EXERCISE PROMPT >> Look below for the lines from the one with "Document page, 1275x1650 pixels." to the one with "text [150, 150, 1125, 991]", and copy exactly those lines, both ends included.

---*---

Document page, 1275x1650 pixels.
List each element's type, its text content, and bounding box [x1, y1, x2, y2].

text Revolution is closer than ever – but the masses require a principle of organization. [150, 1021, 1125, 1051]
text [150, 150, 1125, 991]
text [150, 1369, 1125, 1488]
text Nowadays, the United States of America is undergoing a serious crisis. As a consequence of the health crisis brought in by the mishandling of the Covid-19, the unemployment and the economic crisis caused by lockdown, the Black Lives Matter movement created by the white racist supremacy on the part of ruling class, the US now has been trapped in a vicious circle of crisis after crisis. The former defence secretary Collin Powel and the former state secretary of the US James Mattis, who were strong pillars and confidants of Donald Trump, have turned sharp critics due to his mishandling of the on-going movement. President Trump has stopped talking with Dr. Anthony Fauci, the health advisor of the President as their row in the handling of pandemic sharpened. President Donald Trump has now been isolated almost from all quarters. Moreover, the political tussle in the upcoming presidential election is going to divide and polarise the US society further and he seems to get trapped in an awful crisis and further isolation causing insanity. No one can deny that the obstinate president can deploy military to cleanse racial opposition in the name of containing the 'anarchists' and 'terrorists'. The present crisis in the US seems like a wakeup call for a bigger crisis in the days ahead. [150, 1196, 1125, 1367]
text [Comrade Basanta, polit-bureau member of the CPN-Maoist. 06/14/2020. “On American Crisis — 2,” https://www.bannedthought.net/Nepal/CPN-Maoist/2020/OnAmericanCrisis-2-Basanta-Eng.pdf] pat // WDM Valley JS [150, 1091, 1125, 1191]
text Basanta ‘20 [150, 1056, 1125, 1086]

---*---

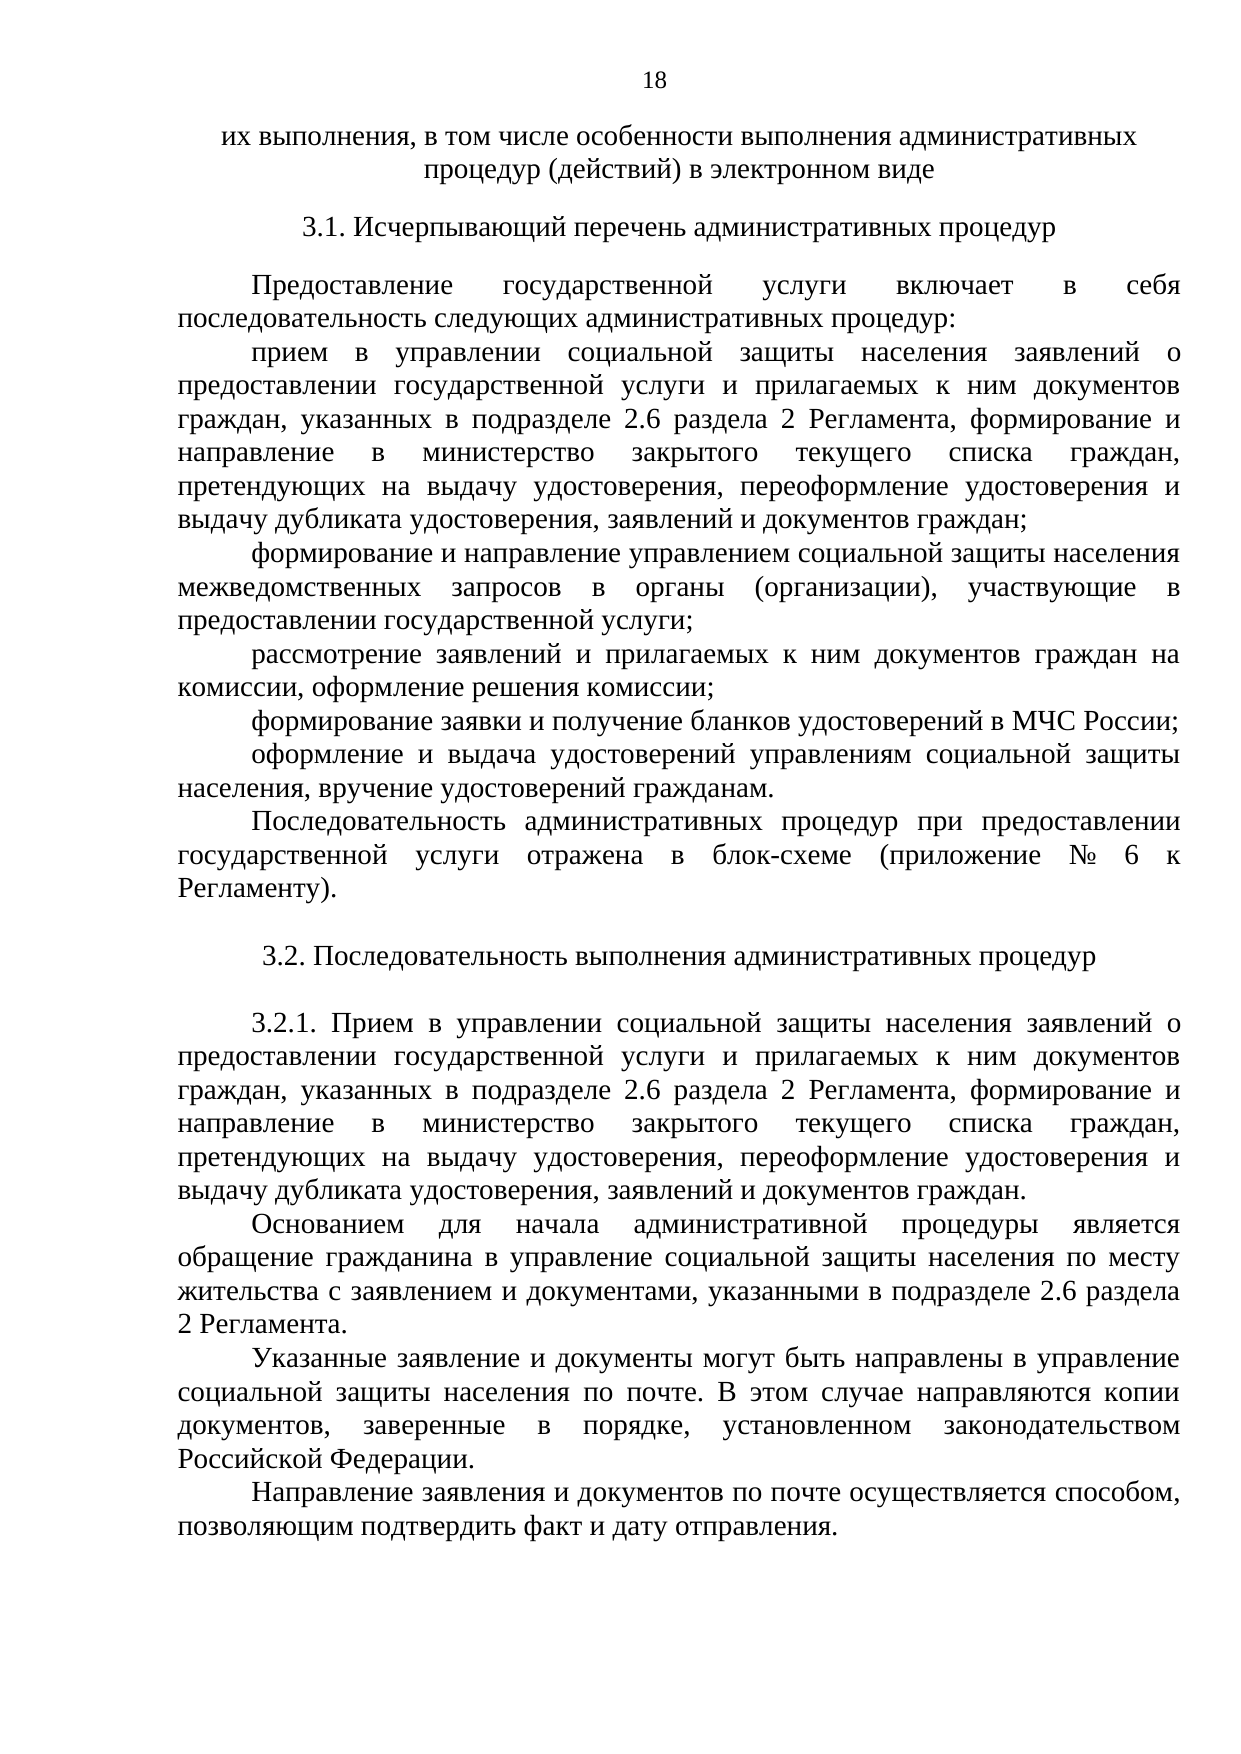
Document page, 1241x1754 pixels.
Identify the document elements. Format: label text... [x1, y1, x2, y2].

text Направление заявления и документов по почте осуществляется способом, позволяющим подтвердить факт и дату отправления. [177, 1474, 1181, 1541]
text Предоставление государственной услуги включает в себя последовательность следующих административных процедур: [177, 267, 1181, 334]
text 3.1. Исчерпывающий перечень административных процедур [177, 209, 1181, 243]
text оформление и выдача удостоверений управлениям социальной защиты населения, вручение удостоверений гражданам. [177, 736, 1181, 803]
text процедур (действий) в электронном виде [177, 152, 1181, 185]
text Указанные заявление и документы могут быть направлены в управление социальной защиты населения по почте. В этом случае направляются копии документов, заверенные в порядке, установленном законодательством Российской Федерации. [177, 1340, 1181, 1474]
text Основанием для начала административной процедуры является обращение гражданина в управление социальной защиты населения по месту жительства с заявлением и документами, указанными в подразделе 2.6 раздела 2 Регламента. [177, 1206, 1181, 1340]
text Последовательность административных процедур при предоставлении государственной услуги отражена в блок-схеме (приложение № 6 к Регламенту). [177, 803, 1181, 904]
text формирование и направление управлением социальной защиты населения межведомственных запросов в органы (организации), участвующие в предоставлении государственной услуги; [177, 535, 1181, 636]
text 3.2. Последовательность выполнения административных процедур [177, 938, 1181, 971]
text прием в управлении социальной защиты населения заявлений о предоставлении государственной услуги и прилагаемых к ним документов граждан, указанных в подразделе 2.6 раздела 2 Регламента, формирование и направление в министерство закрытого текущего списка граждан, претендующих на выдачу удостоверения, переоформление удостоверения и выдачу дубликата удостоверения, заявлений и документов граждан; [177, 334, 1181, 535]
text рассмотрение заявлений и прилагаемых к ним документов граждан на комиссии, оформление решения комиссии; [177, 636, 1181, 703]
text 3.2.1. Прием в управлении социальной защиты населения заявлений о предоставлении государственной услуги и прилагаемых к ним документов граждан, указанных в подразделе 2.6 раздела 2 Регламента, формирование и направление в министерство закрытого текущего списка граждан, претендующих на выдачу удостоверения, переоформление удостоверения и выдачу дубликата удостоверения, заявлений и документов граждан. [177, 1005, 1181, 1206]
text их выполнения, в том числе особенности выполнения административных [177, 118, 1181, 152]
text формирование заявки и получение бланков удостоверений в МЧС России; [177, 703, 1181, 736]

---*---

OUTPUT BELOW >>
Document page, 1275x1650 pixels.
List each element's type, its text content, and bounding box [x1, y1, x2, y2].

text Revolution is closer than ever – but the masses require a principle of organization. [150, 1021, 1125, 1051]
text [150, 150, 1125, 991]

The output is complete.